Autoelektronik:So veraltet wie "Guns N' Roses"

Vom Röhrenklotz zur digitalen Schaltzentrale - 80 Jahre Autoradio

Damals ein ganz heißes Teil: Ein Blaupunkt-Autoradio von 1950.

(Foto: Bodo Marks/Dpa)

Seit Jahren kämpft Blaupunkt gegen die Bedeutungslosigkeit - nun steht das Traditions-Unternehmen wieder einmal zum Verkauf.

Von Max Hägler, Berlin

Vor 20, vor 25 Jahren da war Blaupunkt eine große Marke. Es war die Zeit der Musikkassetten und CDs. Tina Turner, Guns N' Roses und die ewige Madonna liefen im Autoradio - oft eins von Blaupunkt, gerade wenn es ein sportlicher Wagen war oder zumindest ein aufgehübschter. Und besonders gut angesehen war, wer hinten im Kofferraum einen Zehnfach-CD-Wechsler hatte. Von Blaupunkt. Der letzte Schrei, made in Germany. So wie Blaupunkt einst überhaupt die Musik ins Auto brachte, im Jahr 1932 mit dem ersten in Deutschland entwickelten Autoradio. Einen Rauminhalt von etwa zehn Litern hatte das Musikteil damals.

Doch die Zeiten sind vorbei. Also die von Guns N' Roses und die von Blaupunkt alsMaß aller Dinge, wenn es um Autoelektronik geht. Das Unternehmen mit Hauptsitz in Hildesheim steckt in der Krise, in einer Beinahe-Pleite sogar. Und wie es aussieht, wechseln nun wieder einmal die Eigentümer.

Man sei mit zwei möglichen Investoren in sehr ernsthaften Gesprächen, teilte das Büro des vom Gericht bestellten Verwalters mit. Allerdings lasse sich noch nicht sagen, wann die Verhandlungen zu einem Abschluss kommen könnten. Ziel sei es, den Geschäftsbetrieb und möglichst viele Arbeitsplätze zu retten, hieß es. Die Blaupunkt-Gruppe mit 450 Mitarbeitern in sechs Ländern versucht sich seit September neu zu ordnen, per Insolvenz in Eigenverwaltung. Das Management bleibt dabei im Amt und übernimmt die Sanierung selbst, ihm wird allerdings ein sogenannter Sachwalter von außen zur Seite gestellt.

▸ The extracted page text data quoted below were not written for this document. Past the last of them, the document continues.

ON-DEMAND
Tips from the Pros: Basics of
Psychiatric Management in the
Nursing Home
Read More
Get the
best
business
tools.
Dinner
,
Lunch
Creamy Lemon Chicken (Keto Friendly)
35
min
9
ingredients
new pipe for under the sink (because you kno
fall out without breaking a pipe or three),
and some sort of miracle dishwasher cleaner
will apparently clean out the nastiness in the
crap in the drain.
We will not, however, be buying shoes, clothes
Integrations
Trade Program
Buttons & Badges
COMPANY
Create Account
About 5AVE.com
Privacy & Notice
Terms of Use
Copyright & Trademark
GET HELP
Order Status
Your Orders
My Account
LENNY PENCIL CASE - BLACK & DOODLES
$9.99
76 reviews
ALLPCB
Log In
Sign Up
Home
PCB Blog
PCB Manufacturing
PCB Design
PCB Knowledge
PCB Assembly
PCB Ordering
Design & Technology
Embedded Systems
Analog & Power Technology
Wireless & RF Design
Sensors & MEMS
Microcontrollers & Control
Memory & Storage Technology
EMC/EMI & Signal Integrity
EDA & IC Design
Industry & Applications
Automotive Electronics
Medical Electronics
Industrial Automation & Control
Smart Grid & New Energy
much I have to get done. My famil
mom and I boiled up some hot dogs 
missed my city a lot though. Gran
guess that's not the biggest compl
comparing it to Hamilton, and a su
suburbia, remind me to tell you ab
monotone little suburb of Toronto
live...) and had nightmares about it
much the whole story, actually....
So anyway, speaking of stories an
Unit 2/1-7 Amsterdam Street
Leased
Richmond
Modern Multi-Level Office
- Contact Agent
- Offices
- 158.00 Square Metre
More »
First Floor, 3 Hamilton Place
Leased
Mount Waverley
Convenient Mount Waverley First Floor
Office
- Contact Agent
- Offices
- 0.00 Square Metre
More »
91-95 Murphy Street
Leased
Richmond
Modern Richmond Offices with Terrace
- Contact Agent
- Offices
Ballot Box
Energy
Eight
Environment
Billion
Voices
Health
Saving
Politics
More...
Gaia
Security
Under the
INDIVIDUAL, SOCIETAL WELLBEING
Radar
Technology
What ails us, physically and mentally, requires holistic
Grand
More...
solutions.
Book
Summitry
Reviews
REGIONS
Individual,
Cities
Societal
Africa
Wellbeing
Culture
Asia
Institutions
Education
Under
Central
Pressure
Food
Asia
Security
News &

1923 wurde Blaupunkt gegründet und stellte sogar Hifi- sowie Fernsehgeräte her. Viele Jahrzehnte war die Firma Teil des Autozulieferers Bosch, der unter dem Namen Blaupunkt vor gut 25 Jahren auch das erste europäische Navigationssystem auf den Markt brachte, "TravelPilot IDS" genannt. Der letzte Schrei auch das. Doch Mitte der 2000er-Jahre geriet Blaupunkt zunehmend in Schieflage, machte bald keine Gewinne mehr. Das mag an zu hohen Produktionskosten gelegen haben, aber auch daran, dass die Nachfrage nach Audiogeräten sank: immer mehr Smartphones und mobile MP3-Player kamen auf den Markt, das normale Autoradio war bald nur noch Abspielstation. Im Dezember 2008 verkaufte der schwäbische Konzern schließlich die Traditionsmarke - und zwar den Bereich Autoantennen und kleine Elektronik, also Autoradios und Navigationssysteme. Eigentlich verschenkten die Schwaben den Firmenteil sogar, samt einer Mitgift von wohl 100 Millionen Euro. Sie konzentrieren sich seitdem auf die Entwicklung und den Bau integrierter Systeme, wie sie in modernen Autos üblich sind und verkaufen diese Hifi-Navi-Kombinationen lukrativ an Autohersteller.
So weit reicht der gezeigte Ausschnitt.